## Texte proposé:

***

Entrer dans l’atelier d’Alexandre Gazaï c’est un peu comme découvrir la caverne d’Ali Baba. Des aquarelles de Juillard ou Savard côtoient des figurines de Spirou et Fantasio, des albums grand format de Gil Jourdan font face à des portraits de Natacha… Il y a de la magie dans l’air, celle des années 50 et 60, remise au goût du jour par l’édition de somptueux albums. Bienvenue chez Golden Creek Studio !
Comment est née l’aventure de Golden Creek Studio ?
J’ai créé la société en 1987, destinée au départ pour des photos et des films. Le nom Golden Creek est un hommage à l’album de Jerry Spring, le premier western en langue française. C’était également une private joke par rapport au cinéma et à la photo, des métiers un peu fastidieux où, comme pour les chercheurs d’or, on fouille pendant des années sans être sûr de trouver un filon. C’est la même probabilité. Il y a aussi une petite allusion à Jack London, un auteur que j’ai toujours beaucoup aimé.

***

[Un bloc de données]
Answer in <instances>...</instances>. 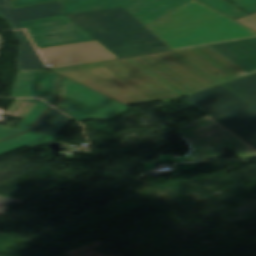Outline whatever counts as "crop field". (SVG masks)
I'll return each instance as SVG.
<instances>
[{
    "label": "crop field",
    "mask_w": 256,
    "mask_h": 256,
    "mask_svg": "<svg viewBox=\"0 0 256 256\" xmlns=\"http://www.w3.org/2000/svg\"><path fill=\"white\" fill-rule=\"evenodd\" d=\"M55 108L77 121L89 118L111 119L128 109L126 105L64 77Z\"/></svg>",
    "instance_id": "f4fd0767"
},
{
    "label": "crop field",
    "mask_w": 256,
    "mask_h": 256,
    "mask_svg": "<svg viewBox=\"0 0 256 256\" xmlns=\"http://www.w3.org/2000/svg\"><path fill=\"white\" fill-rule=\"evenodd\" d=\"M147 27L172 49L256 36V32L196 2Z\"/></svg>",
    "instance_id": "ac0d7876"
},
{
    "label": "crop field",
    "mask_w": 256,
    "mask_h": 256,
    "mask_svg": "<svg viewBox=\"0 0 256 256\" xmlns=\"http://www.w3.org/2000/svg\"><path fill=\"white\" fill-rule=\"evenodd\" d=\"M215 120L239 138L256 133V106Z\"/></svg>",
    "instance_id": "cbeb9de0"
},
{
    "label": "crop field",
    "mask_w": 256,
    "mask_h": 256,
    "mask_svg": "<svg viewBox=\"0 0 256 256\" xmlns=\"http://www.w3.org/2000/svg\"><path fill=\"white\" fill-rule=\"evenodd\" d=\"M70 118L51 108L34 126L33 131L57 135Z\"/></svg>",
    "instance_id": "733c2abd"
},
{
    "label": "crop field",
    "mask_w": 256,
    "mask_h": 256,
    "mask_svg": "<svg viewBox=\"0 0 256 256\" xmlns=\"http://www.w3.org/2000/svg\"><path fill=\"white\" fill-rule=\"evenodd\" d=\"M52 71L126 105L170 102L255 73L256 38Z\"/></svg>",
    "instance_id": "8a807250"
},
{
    "label": "crop field",
    "mask_w": 256,
    "mask_h": 256,
    "mask_svg": "<svg viewBox=\"0 0 256 256\" xmlns=\"http://www.w3.org/2000/svg\"><path fill=\"white\" fill-rule=\"evenodd\" d=\"M236 21L256 30V13L246 16V17H242L239 19H235Z\"/></svg>",
    "instance_id": "92a150f3"
},
{
    "label": "crop field",
    "mask_w": 256,
    "mask_h": 256,
    "mask_svg": "<svg viewBox=\"0 0 256 256\" xmlns=\"http://www.w3.org/2000/svg\"><path fill=\"white\" fill-rule=\"evenodd\" d=\"M178 165H181V167H178ZM197 166V163H189V164H177L176 165V172L173 176L177 175V171H189Z\"/></svg>",
    "instance_id": "dafd665d"
},
{
    "label": "crop field",
    "mask_w": 256,
    "mask_h": 256,
    "mask_svg": "<svg viewBox=\"0 0 256 256\" xmlns=\"http://www.w3.org/2000/svg\"><path fill=\"white\" fill-rule=\"evenodd\" d=\"M200 2L232 19L246 16L241 10L227 2L226 0H195Z\"/></svg>",
    "instance_id": "4a817a6b"
},
{
    "label": "crop field",
    "mask_w": 256,
    "mask_h": 256,
    "mask_svg": "<svg viewBox=\"0 0 256 256\" xmlns=\"http://www.w3.org/2000/svg\"><path fill=\"white\" fill-rule=\"evenodd\" d=\"M245 140H247L251 145L256 147V134L244 137Z\"/></svg>",
    "instance_id": "00972430"
},
{
    "label": "crop field",
    "mask_w": 256,
    "mask_h": 256,
    "mask_svg": "<svg viewBox=\"0 0 256 256\" xmlns=\"http://www.w3.org/2000/svg\"><path fill=\"white\" fill-rule=\"evenodd\" d=\"M21 45L18 46L17 69H47L24 30L14 31Z\"/></svg>",
    "instance_id": "5142ce71"
},
{
    "label": "crop field",
    "mask_w": 256,
    "mask_h": 256,
    "mask_svg": "<svg viewBox=\"0 0 256 256\" xmlns=\"http://www.w3.org/2000/svg\"><path fill=\"white\" fill-rule=\"evenodd\" d=\"M235 153L241 158H256V150L250 145L235 151Z\"/></svg>",
    "instance_id": "214f88e0"
},
{
    "label": "crop field",
    "mask_w": 256,
    "mask_h": 256,
    "mask_svg": "<svg viewBox=\"0 0 256 256\" xmlns=\"http://www.w3.org/2000/svg\"><path fill=\"white\" fill-rule=\"evenodd\" d=\"M61 3L69 14L83 13L120 6L115 0H62Z\"/></svg>",
    "instance_id": "d9b57169"
},
{
    "label": "crop field",
    "mask_w": 256,
    "mask_h": 256,
    "mask_svg": "<svg viewBox=\"0 0 256 256\" xmlns=\"http://www.w3.org/2000/svg\"><path fill=\"white\" fill-rule=\"evenodd\" d=\"M235 3L237 6L245 10L247 13L256 12V0H230Z\"/></svg>",
    "instance_id": "bc2a9ffb"
},
{
    "label": "crop field",
    "mask_w": 256,
    "mask_h": 256,
    "mask_svg": "<svg viewBox=\"0 0 256 256\" xmlns=\"http://www.w3.org/2000/svg\"><path fill=\"white\" fill-rule=\"evenodd\" d=\"M49 106L38 99H16L5 114L23 118L17 128L0 125V140L28 131ZM54 136L29 131L0 142V154L53 141Z\"/></svg>",
    "instance_id": "dd49c442"
},
{
    "label": "crop field",
    "mask_w": 256,
    "mask_h": 256,
    "mask_svg": "<svg viewBox=\"0 0 256 256\" xmlns=\"http://www.w3.org/2000/svg\"><path fill=\"white\" fill-rule=\"evenodd\" d=\"M11 3V0H0V18L13 29L22 28L19 22L68 14L60 1L13 10H10Z\"/></svg>",
    "instance_id": "28ad6ade"
},
{
    "label": "crop field",
    "mask_w": 256,
    "mask_h": 256,
    "mask_svg": "<svg viewBox=\"0 0 256 256\" xmlns=\"http://www.w3.org/2000/svg\"><path fill=\"white\" fill-rule=\"evenodd\" d=\"M48 69L116 59L96 41L37 50Z\"/></svg>",
    "instance_id": "d8731c3e"
},
{
    "label": "crop field",
    "mask_w": 256,
    "mask_h": 256,
    "mask_svg": "<svg viewBox=\"0 0 256 256\" xmlns=\"http://www.w3.org/2000/svg\"><path fill=\"white\" fill-rule=\"evenodd\" d=\"M60 76L46 70H18L12 97H40L53 104Z\"/></svg>",
    "instance_id": "5a996713"
},
{
    "label": "crop field",
    "mask_w": 256,
    "mask_h": 256,
    "mask_svg": "<svg viewBox=\"0 0 256 256\" xmlns=\"http://www.w3.org/2000/svg\"><path fill=\"white\" fill-rule=\"evenodd\" d=\"M176 133L191 146L192 151L189 155L176 158L171 155H161L160 161L151 160L149 164L143 163L146 170H154V162L209 160L225 155L226 150L235 151L248 145L207 115L176 130Z\"/></svg>",
    "instance_id": "412701ff"
},
{
    "label": "crop field",
    "mask_w": 256,
    "mask_h": 256,
    "mask_svg": "<svg viewBox=\"0 0 256 256\" xmlns=\"http://www.w3.org/2000/svg\"><path fill=\"white\" fill-rule=\"evenodd\" d=\"M191 103L213 119L252 107L229 90Z\"/></svg>",
    "instance_id": "d1516ede"
},
{
    "label": "crop field",
    "mask_w": 256,
    "mask_h": 256,
    "mask_svg": "<svg viewBox=\"0 0 256 256\" xmlns=\"http://www.w3.org/2000/svg\"><path fill=\"white\" fill-rule=\"evenodd\" d=\"M56 0H13L11 9ZM146 26L190 0H116Z\"/></svg>",
    "instance_id": "3316defc"
},
{
    "label": "crop field",
    "mask_w": 256,
    "mask_h": 256,
    "mask_svg": "<svg viewBox=\"0 0 256 256\" xmlns=\"http://www.w3.org/2000/svg\"><path fill=\"white\" fill-rule=\"evenodd\" d=\"M123 8L67 17L118 58L172 50Z\"/></svg>",
    "instance_id": "34b2d1b8"
},
{
    "label": "crop field",
    "mask_w": 256,
    "mask_h": 256,
    "mask_svg": "<svg viewBox=\"0 0 256 256\" xmlns=\"http://www.w3.org/2000/svg\"><path fill=\"white\" fill-rule=\"evenodd\" d=\"M227 89L231 90L251 105H256V74L204 90L184 98L191 102Z\"/></svg>",
    "instance_id": "22f410ed"
},
{
    "label": "crop field",
    "mask_w": 256,
    "mask_h": 256,
    "mask_svg": "<svg viewBox=\"0 0 256 256\" xmlns=\"http://www.w3.org/2000/svg\"><path fill=\"white\" fill-rule=\"evenodd\" d=\"M66 16L52 17L20 23L26 28L38 49L94 40L75 23L33 28L68 22Z\"/></svg>",
    "instance_id": "e52e79f7"
}]
</instances>
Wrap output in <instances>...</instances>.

***

## Consignes de l'exercice:
**1)** D'après le texte proposé, en quelle année la société Golden Creek Studio a-t-elle été créée ?
**2)** Traduisez en anglais cette phrase du texte proposé : « Le nom Golden Creek est un hommage à l’album de Jerry Spring, le premier western en langue française. »

## Solutions proposées:
**1)** En 1987.

**2)** The name Golden Creek is a tribute to the Jerry Spring album, the first western in the French language.